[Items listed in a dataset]
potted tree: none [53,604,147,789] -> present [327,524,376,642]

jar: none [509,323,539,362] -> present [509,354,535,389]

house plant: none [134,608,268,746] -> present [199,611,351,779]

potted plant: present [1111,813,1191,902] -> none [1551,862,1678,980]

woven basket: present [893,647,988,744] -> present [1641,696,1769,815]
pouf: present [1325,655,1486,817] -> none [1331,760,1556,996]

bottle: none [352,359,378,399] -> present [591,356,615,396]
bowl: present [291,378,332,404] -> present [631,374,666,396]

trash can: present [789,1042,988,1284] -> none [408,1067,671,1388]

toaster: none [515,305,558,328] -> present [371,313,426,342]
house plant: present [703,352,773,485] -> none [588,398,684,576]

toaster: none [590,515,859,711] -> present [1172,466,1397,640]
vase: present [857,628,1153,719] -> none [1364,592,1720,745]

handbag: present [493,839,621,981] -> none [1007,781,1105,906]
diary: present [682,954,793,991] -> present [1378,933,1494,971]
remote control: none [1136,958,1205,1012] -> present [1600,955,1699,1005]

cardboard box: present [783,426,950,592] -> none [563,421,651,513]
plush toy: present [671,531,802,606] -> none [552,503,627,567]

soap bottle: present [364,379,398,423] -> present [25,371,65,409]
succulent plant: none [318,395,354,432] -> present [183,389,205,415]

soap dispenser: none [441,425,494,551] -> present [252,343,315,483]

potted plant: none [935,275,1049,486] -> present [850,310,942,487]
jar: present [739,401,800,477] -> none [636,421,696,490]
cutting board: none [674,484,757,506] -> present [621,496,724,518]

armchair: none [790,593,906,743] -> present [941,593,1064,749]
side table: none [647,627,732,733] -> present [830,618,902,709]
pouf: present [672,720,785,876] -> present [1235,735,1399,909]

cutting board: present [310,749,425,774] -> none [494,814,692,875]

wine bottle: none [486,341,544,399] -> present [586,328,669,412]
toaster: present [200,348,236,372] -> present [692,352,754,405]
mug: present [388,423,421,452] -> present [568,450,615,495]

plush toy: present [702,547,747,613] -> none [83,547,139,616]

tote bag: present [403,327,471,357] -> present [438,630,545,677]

- _Goal of the exercise_
The answer must be a single number: how many lines in the data contain the string "house"?

- _Solution for this exercise_
2